We're facing a mass of educated Democrats who demand little from government beyond what they think they paid for, but who voted to expand government against their economic self-interest. They have prospered under American capitalism and they want to give back and they believe that big government is the compassionate choice. They don't want gifts from Santa Claus; they want to feel like Santa Claus themselves. After all, tis better to give than receive.

When these people -- productive makers who act out of misguided compassion -- are lumped in with the takers, they feel insulted, and rightly so.

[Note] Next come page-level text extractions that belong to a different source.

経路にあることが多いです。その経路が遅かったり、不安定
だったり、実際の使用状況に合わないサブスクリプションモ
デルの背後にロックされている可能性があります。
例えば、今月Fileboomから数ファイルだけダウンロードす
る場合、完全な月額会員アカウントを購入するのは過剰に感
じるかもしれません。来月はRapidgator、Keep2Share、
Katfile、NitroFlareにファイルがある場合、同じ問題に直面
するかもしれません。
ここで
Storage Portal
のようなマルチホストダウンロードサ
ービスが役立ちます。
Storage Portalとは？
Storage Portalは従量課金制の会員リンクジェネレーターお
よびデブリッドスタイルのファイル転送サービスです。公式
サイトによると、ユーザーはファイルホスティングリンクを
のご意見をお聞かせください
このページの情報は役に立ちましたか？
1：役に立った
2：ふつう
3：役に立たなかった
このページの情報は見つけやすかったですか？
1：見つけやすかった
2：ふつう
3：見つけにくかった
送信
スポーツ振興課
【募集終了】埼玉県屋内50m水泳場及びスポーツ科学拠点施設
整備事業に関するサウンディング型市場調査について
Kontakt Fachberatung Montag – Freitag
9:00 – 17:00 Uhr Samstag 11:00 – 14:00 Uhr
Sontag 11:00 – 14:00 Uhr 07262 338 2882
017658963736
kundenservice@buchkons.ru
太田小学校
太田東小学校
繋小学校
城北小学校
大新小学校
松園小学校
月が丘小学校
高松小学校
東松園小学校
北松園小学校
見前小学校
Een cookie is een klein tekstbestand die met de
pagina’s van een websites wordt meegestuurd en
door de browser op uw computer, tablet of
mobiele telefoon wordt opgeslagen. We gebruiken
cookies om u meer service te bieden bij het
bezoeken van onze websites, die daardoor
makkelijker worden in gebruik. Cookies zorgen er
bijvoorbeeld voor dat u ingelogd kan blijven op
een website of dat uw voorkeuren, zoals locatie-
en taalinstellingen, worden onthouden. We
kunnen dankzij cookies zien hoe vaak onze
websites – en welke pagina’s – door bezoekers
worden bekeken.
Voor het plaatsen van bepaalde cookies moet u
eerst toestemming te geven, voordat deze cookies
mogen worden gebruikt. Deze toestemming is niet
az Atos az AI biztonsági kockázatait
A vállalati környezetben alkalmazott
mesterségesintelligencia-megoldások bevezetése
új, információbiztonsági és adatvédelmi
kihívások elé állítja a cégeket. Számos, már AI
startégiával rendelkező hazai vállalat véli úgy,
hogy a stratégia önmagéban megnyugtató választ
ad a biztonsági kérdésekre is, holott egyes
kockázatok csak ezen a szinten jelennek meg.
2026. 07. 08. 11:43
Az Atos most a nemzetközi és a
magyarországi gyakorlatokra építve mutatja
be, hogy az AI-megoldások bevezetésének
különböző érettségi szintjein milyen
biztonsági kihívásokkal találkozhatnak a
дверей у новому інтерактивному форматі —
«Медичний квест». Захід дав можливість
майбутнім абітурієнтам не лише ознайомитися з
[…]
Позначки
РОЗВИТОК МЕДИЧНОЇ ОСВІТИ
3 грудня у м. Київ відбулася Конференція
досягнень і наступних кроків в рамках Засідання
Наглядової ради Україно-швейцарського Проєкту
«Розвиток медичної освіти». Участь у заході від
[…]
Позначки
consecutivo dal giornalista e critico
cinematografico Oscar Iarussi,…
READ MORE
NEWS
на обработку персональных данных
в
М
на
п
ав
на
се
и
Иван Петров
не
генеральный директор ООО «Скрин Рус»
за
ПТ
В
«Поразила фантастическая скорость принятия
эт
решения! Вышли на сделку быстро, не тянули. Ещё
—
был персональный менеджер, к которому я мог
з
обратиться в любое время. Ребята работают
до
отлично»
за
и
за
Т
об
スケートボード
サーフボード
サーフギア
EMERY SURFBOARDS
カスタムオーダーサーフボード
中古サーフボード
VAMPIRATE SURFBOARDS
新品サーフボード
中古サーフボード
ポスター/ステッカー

How to proceed then? It's a tough sell. Self-reliance is no longer a virtue today in Emerson's liberal town of Concord, MA. Encouraging initiative and hard work is easily slandered as callousness: those YOYO Republicans tell the unfortunate"you're on your own." Any attempt to rein in spending is impugned as eliminating government entirely. Time Magazine's 1994 cover called Gingrich "Uncle Scrooge" with the subtitle, "Tis the season to bash the poor." Obama said in October, "We're told by our opponents that since government can't do everything, it should do almost nothing." These crude exaggerations are laughable, but the press repeats them and too many voters believe them.

We have to convince voters that it's not a "drastic cut in services" to maintain government at its current Leviathan size rather than allowing it to continue expanding. That condemning generations to a life of dependence on government is not compassionate, nor is 8% unemployment. That the true spirit of Christmas Present is to encourage success over dependence. That the best Christmas present is a job.

And of course we have to continue to maintain our safety nets, provided by family, church, private charities and, yes, government agencies.

These all require nuanced arguments easily undermined by the ruthless demagogues on the other side. It won't be easy.